Imagem: Kicker
Este espaço não propõe defesa nem ataque a nenhum clube ou pessoa. Este espaço se destina à postagem de observações, idéias, fatos históricos, estatísticas e pesquisas sobre o mundo do futebol. As opiniões aqui postadas não têm o intuito de estabelecer verdades absolutas e devem ser vistas apenas como uma posição pessoal sujeita a revisão. Pois reconsiderar uma opinião não é sinal de fraqueza, mas sim da necessidade constante de acompanhar o dinamismo e mutabilidade da vida e das coisas.
Um comentário:
Aquele texto que prometi. Abração
TVU ESPORTES: A ÚLTIMA CRÔNICA DE UM REPÓRTER APAIXONADO
Outro dia entrei numa loja da Cidade Alta para comprar um sapato. Olha daqui, escolhe dali, pedi ao funcionário da casa, enfim, o modelo que mais me agradou. Pedido feito, o cara abriu um sorriso e se mandou para pegar no depósito. Dois minutos depois, volta com três modelos diferentes. Calço com o cara me olhando como se já me conhecesse de algum lugar. Decidi levar dois. E o cara me olhando. Na hora de pagar, constrangido, o funcionário resolveu abrir o jogo:
- Você é jornalista?
- Sou.
- Você fazia um programa de esportes na televisão...
- Fazia. O TVU Esportes. Mas saí em 2005, quando me formei. Era um estágio, tive que ir embora.
- Era muito bom. Faz tempo que não vejo o programa, mas acompanhava toda segunda-feira.
Despedi-me do rapaz depois de lhe dar a mesma notícia triste que sou obrigado a confirmar às pessoas que, depois de cinco anos, ainda me abordam na rua para lembrar do saudoso TVU Esportes, programa comandado pelos dois maiores professores de jornalismo que tive na UFRN: Lupércio Luiz e Fernando Amaral. Sem precisar sentar a bunda nas cadeiras da academia, a dupla ensinou muito mais que jornalismo aos estagiários que passaram pelo programa.
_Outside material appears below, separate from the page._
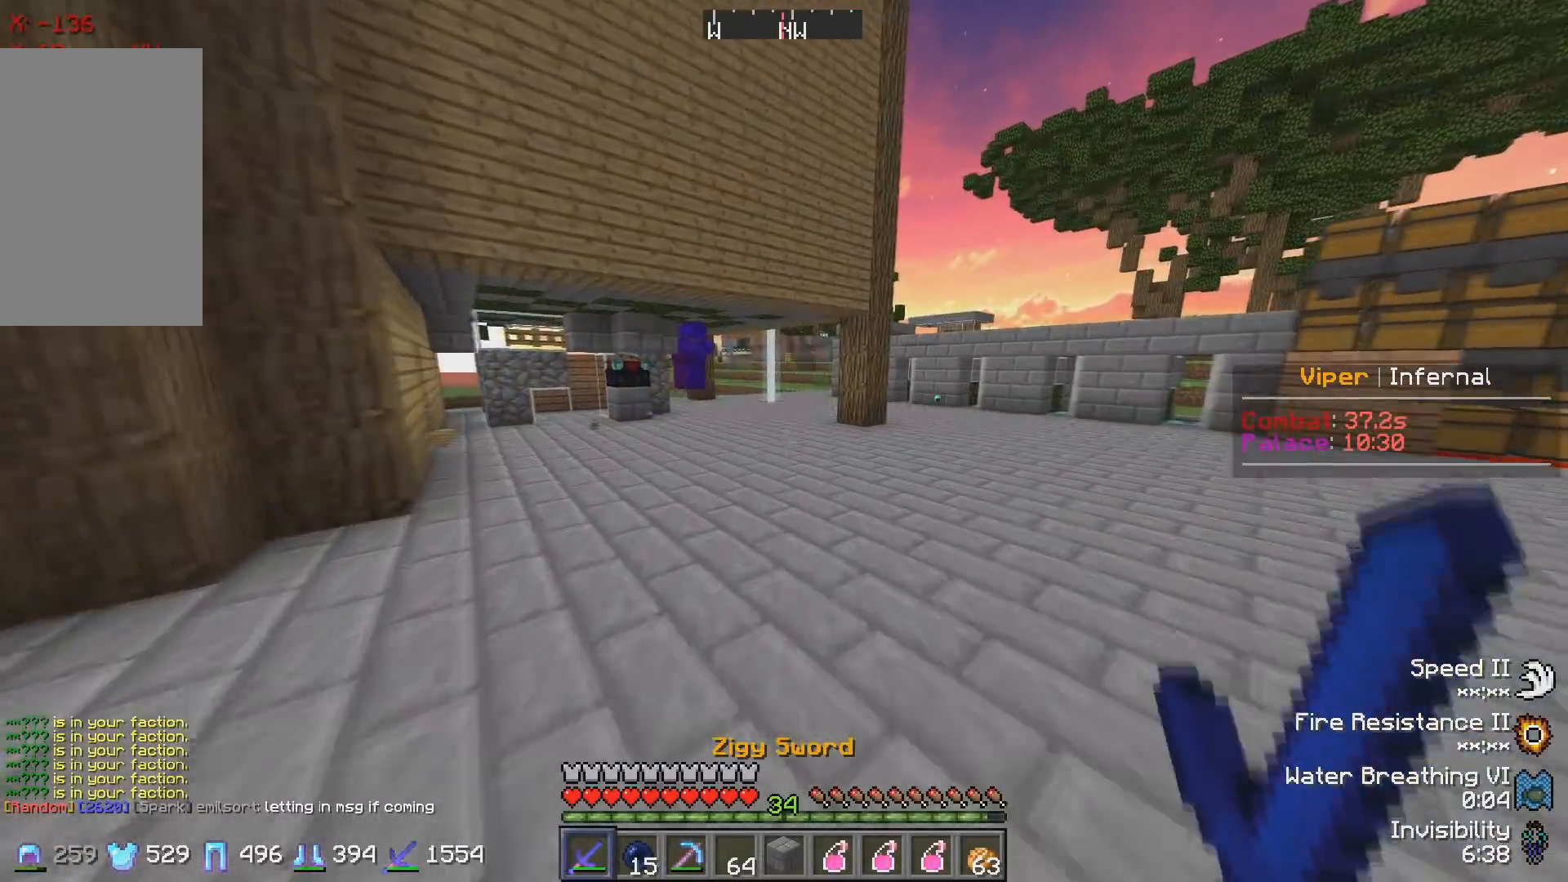
{"keys": ["w"], "events": []}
E não foram poucos ao longo de mais de dez anos de programa.
Prova do sucesso é que de resposta, quando digo que o programa foi extinto da grade da TVU em 2008 sem qualquer satisfação aos milhares de trabalhadores, desempregados, estudantes e aposentados que aguardavam o ponteiro do relógio bater na casa das 19h para acompanhar a mesa redonda religiosamente às segundas-feiras, recebo sempre um sentimento de frustração, decepção, tristeza.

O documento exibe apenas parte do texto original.